Nick Hackworth

Faces in the Crowd at Whitechapel Gallery

Essays & Reviews Evening Standard

Faces in the Crowd Whitechapel Gallery E1 AMBITIOUS and brilliantly conceived, Faces in the Crowd is one of the most intellectually vital exhibitions I have seen. It brings together a vast and impressive array of artists, from early modernist masters such as Manet, Munch, Picasso and Legér, to contemporary superstars including Andreas Gursky, Gerhard Richter and Bruce Nauman, as well as pretty much everyone in between, to make a timely, visual argument. For too long, the show argues, the story of modern art has been told as a triumphant escape from the boring traditions of figurative art into the excitingly realms of abstraction and experimentation. As the display proves, just as powerful and authentic a strand of modern art has responded to modern life without ever losing sight of the human figure and the environment it inhabits. Early modernist works, such as Manet’s polite painting of a masked ball and David Bomberg’s wonderfully bold depiction of an audience at a Jewish theatre near Whitechapel, introduced a relatively new subject to art: “the people”, a group formed by the scale and structure of the city and its intoxicating array of experiences.

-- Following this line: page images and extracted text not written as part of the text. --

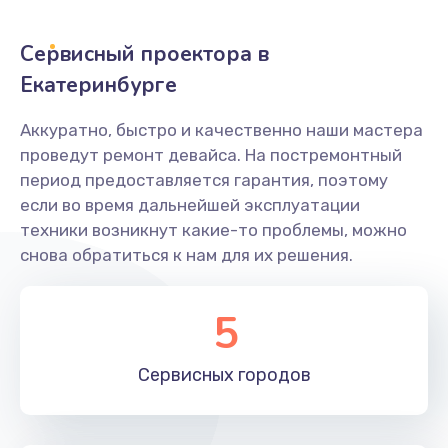
Заказать
Сервисный проектора в
Не захватывает бумагу
Екатеринбурге
600 руб.
Аккуратно, быстро и качественно наши мастера
Заказать
проведут ремонт девайса. На постремонтный
период предоставляется гарантия, поэтому
Грязная печать
если во время дальнейшей эксплуатации
350 руб.
техники возникнут какие-то проблемы, можно
снова обратиться к нам для их решения.
Заказать
Ремонт механики сканирующей головки
5
1800 руб.
Заказать
Сервисных
городов
Ремонт инвертора лампы подсветки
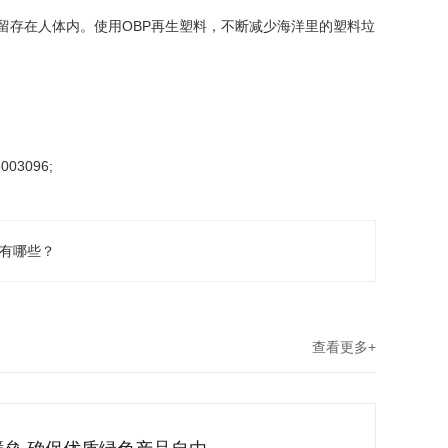
存在人体内。使用OBP再生塑料，不断减少海洋里的塑料垃
3096;
用有哪些？
查看更多+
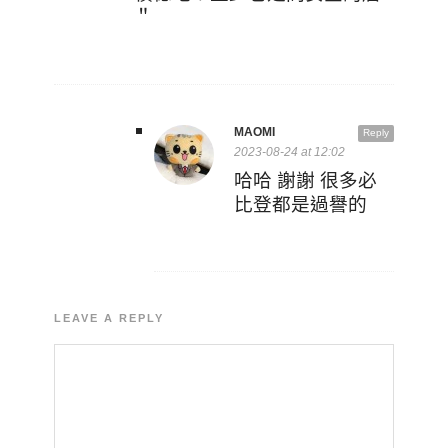
＂
MAOMI
Reply
2023-08-24 at 12:02
哈哈 謝謝 很多必
比登都是過譽的
LEAVE A REPLY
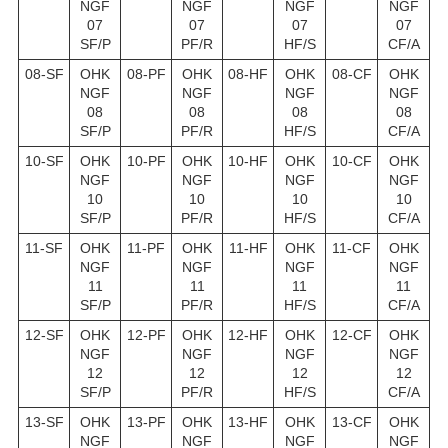
NGF
NGF
NGF
NGF
07
07
07
07
SF/P
PF/R
HF/S
CF/A
08-SF
OHK
08-PF
OHK
08-HF
OHK
08-CF
OHK
NGF
NGF
NGF
NGF
08
08
08
08
SF/P
PF/R
HF/S
CF/A
10-SF
OHK
10-PF
OHK
10-HF
OHK
10-CF
OHK
NGF
NGF
NGF
NGF
10
10
10
10
SF/P
PF/R
HF/S
CF/A
11-SF
OHK
11-PF
OHK
11-HF
OHK
11-CF
OHK
NGF
NGF
NGF
NGF
11
11
11
11
SF/P
PF/R
HF/S
CF/A
12-SF
OHK
12-PF
OHK
12-HF
OHK
12-CF
OHK
NGF
NGF
NGF
NGF
12
12
12
12
SF/P
PF/R
HF/S
CF/A
13-SF
OHK
13-PF
OHK
13-HF
OHK
13-CF
OHK
NGF
NGF
NGF
NGF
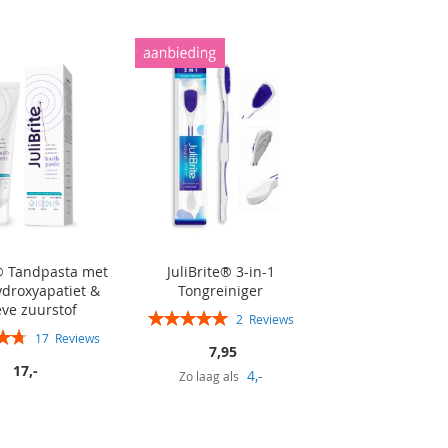
e® Tandpasta met
JuliBrite® 3-in-1
droxyapatiet &
Tongreiniger
eve zuurstof
Rating:
2
Reviews
100%
17
Reviews
7,95
96%
17,-
4,-
Zo laag als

The power of democratic politics and the economics of the mass market kept the people centre stage. They were captured by pioneering photographers like Eugene Atget, August Sander and Walker Evans and are still there in Gursky’s haunting, and utterly modern, image of a seething, dancing, club crowd. Other pieces depict the often isolated, modern individual, from Bacon’s tortured paintings to Philip Lorca di Corcia’s oddly attractive photographic portraits of ordinary people. All, however, are works bravely engaged with the reality of the world, in all its nuanced complexity, and are none the less contemporary for that.

From tomorrow until 6 March. Information: 020 7522 7888.